Charlie Stross posits that we’re rapidly approaching a future where data storage is so cheap that everything — everything — will be recorded for posterity: “The storage requirement for a video stream and two audio streams, plus GPS location, is only about 10,000 Gb per year — which will cost about £10 by 2017.” Such recordings, he argues, will be “a gold mine for historians” who will “be able to see the ephemera of public life and understand the minutiae of domestic life; information that is usually omitted from the historical record because the recorders at the time deemed it insignificant, but which may be of vital interest in centuries to come.”

In response, Cory Doctorow asks: “Once everyone and everything is recorded forever, what will historians do for a living?”

My answer is: the same thing they’ve always done.
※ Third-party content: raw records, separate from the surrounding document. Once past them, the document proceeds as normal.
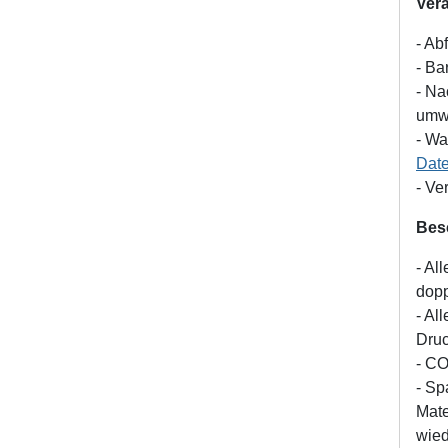
Vera
- Ab
- Ba
- Na
umwe
- Wa
Dat
- Ve
Besc
- Al
dopp
- Al
Dru
- CO
- Sp
Mate
wie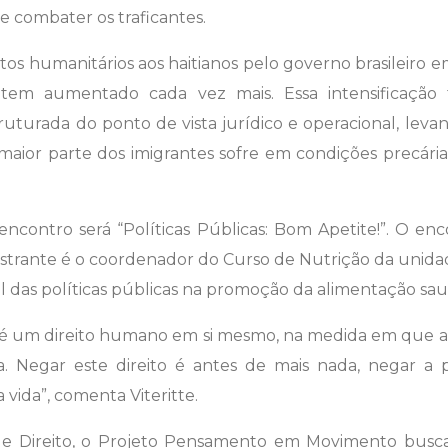
 combater os traficantes.
tos humanitários aos haitianos pelo governo brasileiro em
l tem aumentado cada vez mais. Essa intensificaçã
uturada do ponto de vista jurídico e operacional, levan
 maior parte dos imigrantes sofre em condições precári
encontro será “Políticas Públicas: Bom Apetite!”. O enc
lestrante é o coordenador do Curso de Nutrição da unidade
pel das políticas públicas na promoção da alimentação s
 é um direito humano em si mesmo, na medida em que a 
da. Negar este direito é antes de mais nada, negar a 
 vida”, comenta Viteritte.
e Direito, o Projeto Pensamento em Movimento busc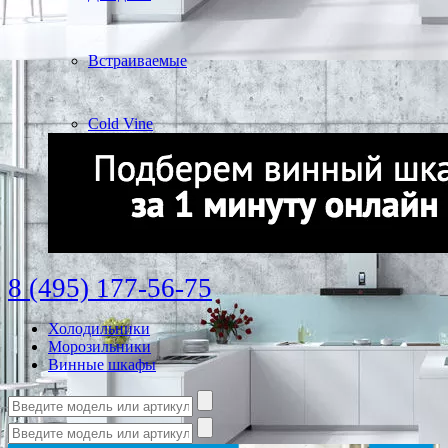
Встраиваемые
Cold Vine
8 (495) 177-56-75
Холодильники
Морозильники
Винные шкафы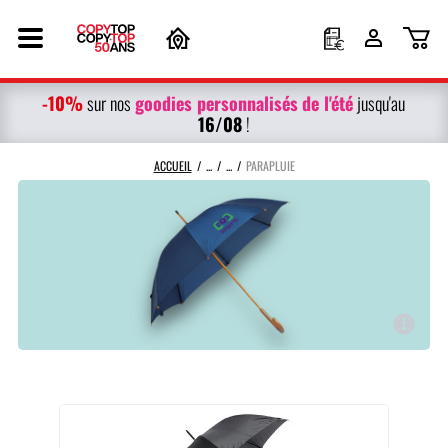
-10%
g
oodies personnalisés
de l'été
sur nos
jusqu'au
16/08
!
ACCUEIL
PARAPLUIE
Ajoutez votre logo ou le nom de votre marque sur votre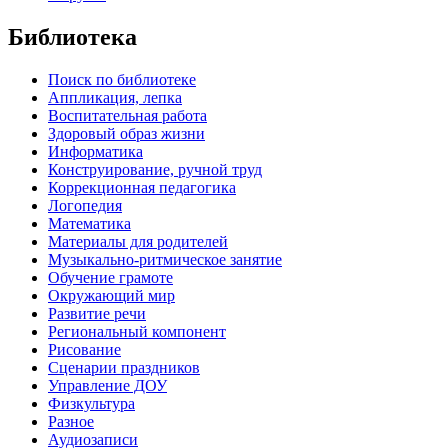
Библиотека
Поиск по библиотеке
Аппликация, лепка
Воспитательная работа
Здоровый образ жизни
Информатика
Конструирование, ручной труд
Коррекционная педагогика
Логопедия
Математика
Материалы для родителей
Музыкально-ритмическое занятие
Обучение грамоте
Окружающий мир
Развитие речи
Региональный компонент
Рисование
Сценарии праздников
Управление ДОУ
Физкультура
Разное
Аудиозаписи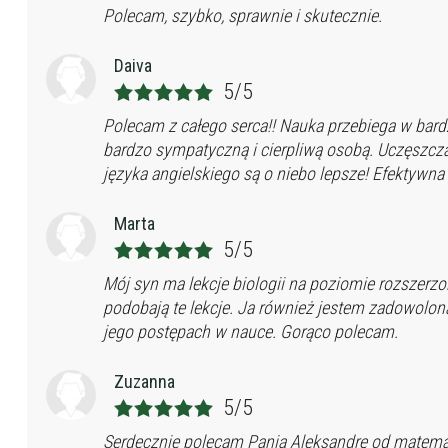
Polecam, szybko, sprawnie i skutecznie.
Daiva
5/5
Polecam z całego serca!! Nauka przebiega w bardz
bardzo sympatyczną i cierpliwą osobą. Uczęszcza
języka angielskiego są o niebo lepsze! Efektywn
Marta
5/5
Mój syn ma lekcje biologii na poziomie rozszerz
podobają te lekcje. Ja również jestem zadowolon
jego postępach w nauce. Gorąco polecam.
Zuzanna
5/5
Serdecznie polecam Panią Aleksandrę od matematyk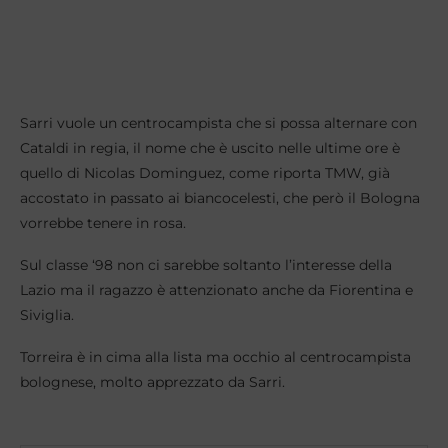
Sarri vuole un centrocampista che si possa alternare con
Cataldi in regia, il nome che è uscito nelle ultime ore è
quello di Nicolas Dominguez, come riporta TMW, già
accostato in passato ai biancocelesti, che però il Bologna
vorrebbe tenere in rosa.
Sul classe ‘98 non ci sarebbe soltanto l’interesse della
Lazio ma il ragazzo è attenzionato anche da Fiorentina e
Siviglia.
Torreira è in cima alla lista ma occhio al centrocampista
bolognese, molto apprezzato da Sarri.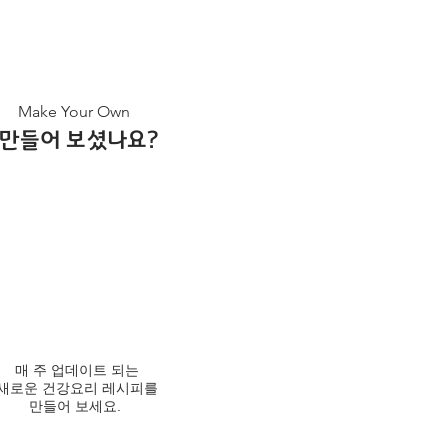
Make Your Own
​만들어 보셨나요?
매 주 업데이트 되는
새로운 건강요리 레시피를
만들어 보세요.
What Charlie envisions is only quantitively different from what historians face now. The only change would be the volume of historical data available for the historian to interpret.

Classical and medieval historians must necessarily deal with a limited textual record. With a known and finite source material, they’ve had to hone their interpretative skills — drawing new conclusions from old texts. It’s probably not an accident that the leading lights of the Annales school were historians of the medieval and early modern (1450-1750) periods.

Modern historians, on the other hand, generally face more source material than they can deal with. Social and economic historians take a sample of old census records; cultural historians limit their focus to certain source materials; diplomatic historians work with a particular fonds. One of the critiques of professional history as it has latterly been practiced is that it has lost sight of the forest for the sake of the trees: all monographs and no synthesis.

What Charlie envisions is simply the apotheosis of something already under way: electronic historical records. Not only electronic, but machine readable. The social historian of the post-UNIX era won’t have to pay some grad student to enter a sample handwritten records into a computer; he or she will be able to crunch the entire dataset. By the time that everything everyone sees and hears is recorded to crystal at the atomic level, as Stross suggests, I expect that visual and audio data will be machine readable as well.

You’d think that this would make the situation by modern historians even worse: even more data. But, ironically, the machine-readable nature of future historians’ data will make the sheer volume easier to process. If getting at the data is easier, it’ll also be easier to see the big picture. A huge amount of an historian’s time is simply spent finding and gathering data: eliminate this scut work, and — well, you’ll put graduate students out of a job, but you might open up more time for interpretation and synthesis.

Which is what historians ought to be doing in the first place.